**SUPPLIED TEXT:**
Saturday, March 6, 2010

Back To The Old Bucket Bath


Well, I told you I was going to stay dirty and I tried to keep my word, but the dirt, oh the dirt! I just had to do something. When you've got a large tea kettle and a good -sized bucket, well, you improvise a bath as best you can. Again, I tried to wait, so sorry if I'm not today as smelly as you'd hoped, but being clean is more important (and more comfortable) to me than being true to my word.

So I filled the old kettle (actually, rather new and shiny, with not a scratch on it) with water from the kitchen tap, put it on the pathetic electric burner on the stove top and heated away. My plan was simple; I'd take my hot water to the bathroom, fill my bucket that sat waiting in the tub, take a cup for poring and rinsing soap from my well-toned, muscular body (okay, I deserve a bit of fantasy for undergoing my bucket ordeal, don't I?) and enjoy once again the innocent purity of cleanliness.

It all reminded me of bygone days. After my parents divorced I lived with my dad for a time, and one of the places we lived was a run-down old shack (it hardly could be called a house; once, during a steady rain, the walls actually started to leak and flood the floor) on a property with three other such "houses" (ours was in the back) rented from a retired guy who lived with his wife in a near-mansion in an exclusive neighborhood (the neighborhood where his rentals stood, however, was one of those where you were cautious walking the streets even in broad daylight). I once visited our landlord's (landLORD; sounds positively feudal, doesn't it?) estate with Dad as he discussed with our wealthy master an arrangement to do some handiwork at some of his lordship's other properties. The guy was apparently too cheap to hire real professionals, so he had Dad, for a small pittance (and since a pittance is small to begin with, imagine what a small pittance must look like) do all his handyman chores, including plumbing work. Sometimes Dad would take me along on his repair assignments, as they usually had to be done on weekends since he worked his regular job Monday through Friday. I remember once we went to one of his rentals to fix a toilet. At one point my dad had his bare hands down inside the toilet bowl, but I don't recall too much after that; it was getting near midnight and we'd been there since about three that afternoon.

**SUPPLIED INFORMATION:**

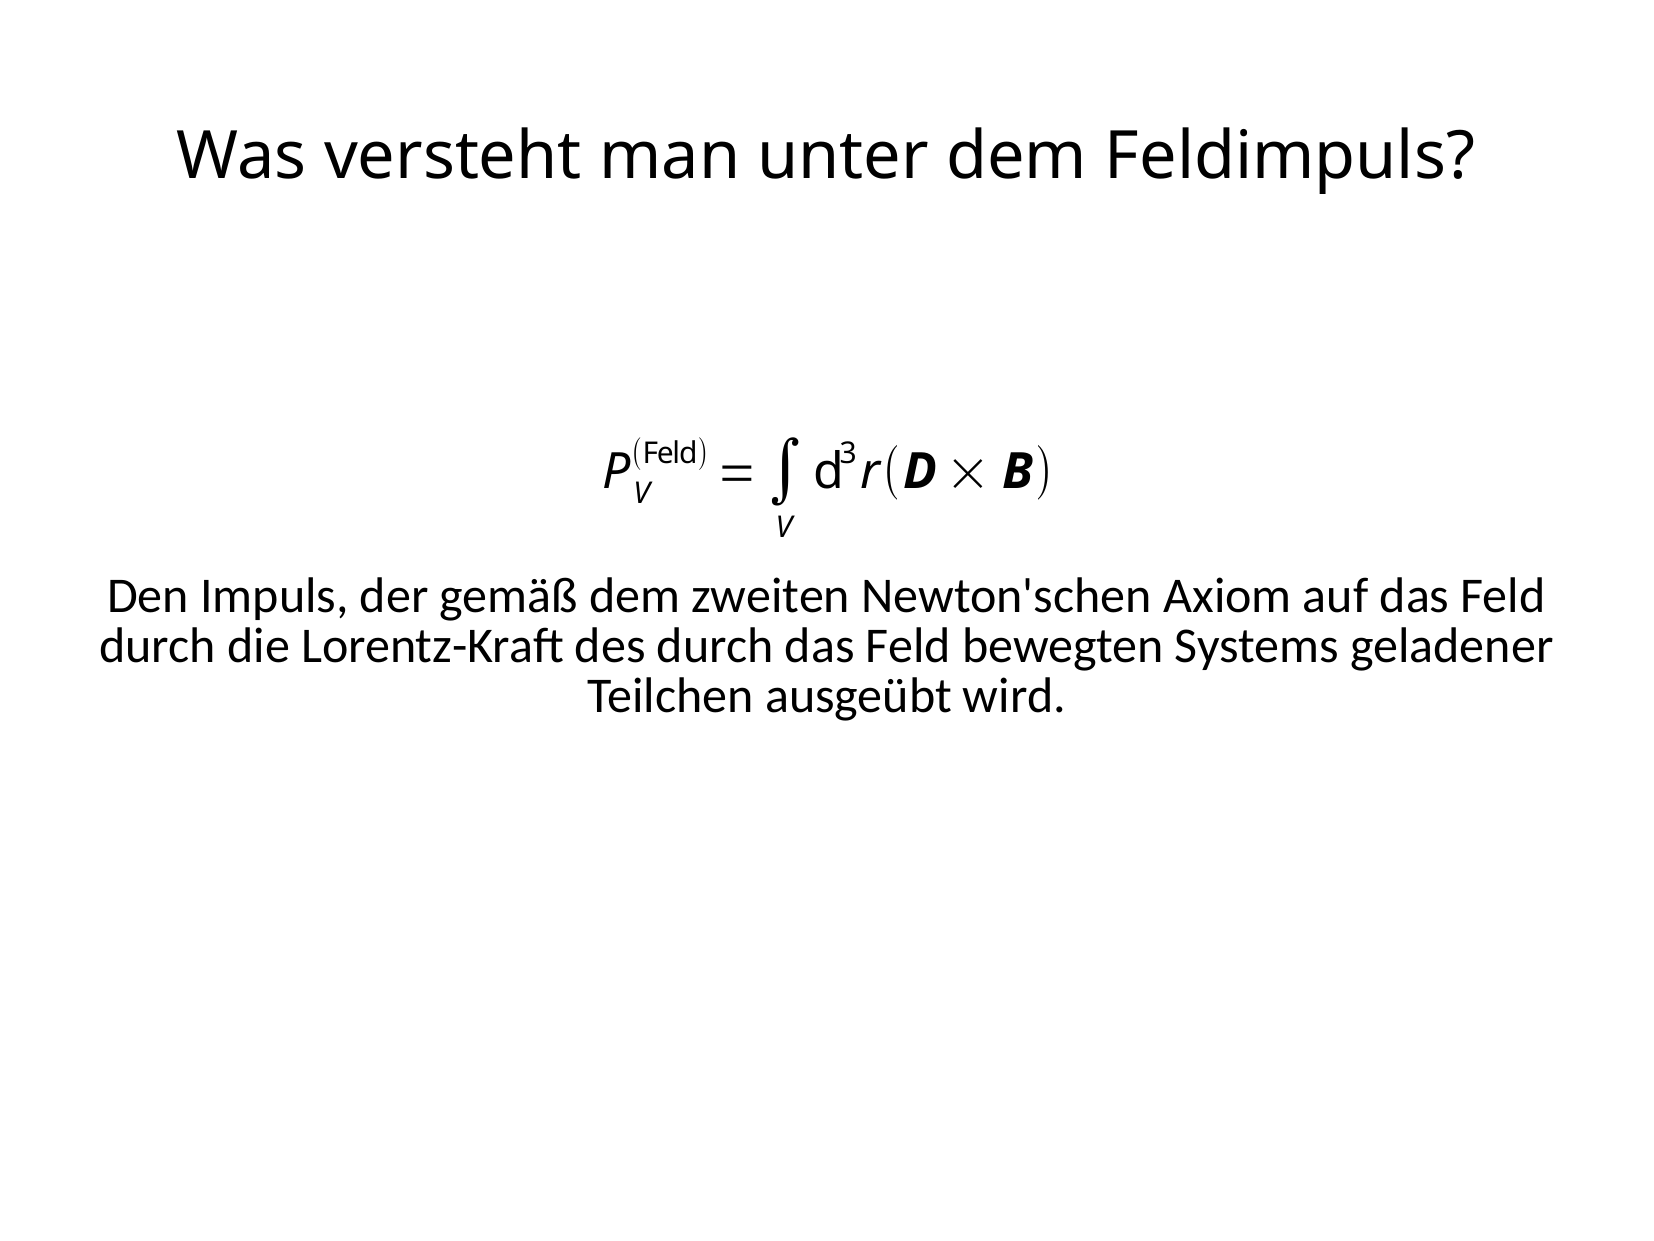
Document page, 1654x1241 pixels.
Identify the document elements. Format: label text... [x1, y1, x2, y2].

**WHAT IS ASKED:**
A. Using the bucket-bath post, answer each question:
(i) On what did the writer heat the kettle of water?
(ii) Where on the rental property did the writer and Dad's place stand?
(iii) Why did Dad's repair jobs usually have to be done on weekends?
B. Say whether each statement agrees with the bucket-bath post, giving yes or no and quoting the words that decide it:
(i) The kettle the writer used was old and scratched.
(ii) The landlord lived in an exclusive neighborhood.
(iii) The toilet repair job began in the morning.
Answer from the bucket-bath post alone, without the material.

**LIST OF SOLUTIONS:**
A.
(i) The electric burner on the stove top.
(ii) In the back.
(iii) He worked his regular job Monday through Friday.

B.
(i) No: "actually, rather new and shiny, with not a scratch on it"
(ii) Yes: "lived with his wife in a near-mansion in an exclusive neighborhood"
(iii) No: "we'd been there since about three that afternoon"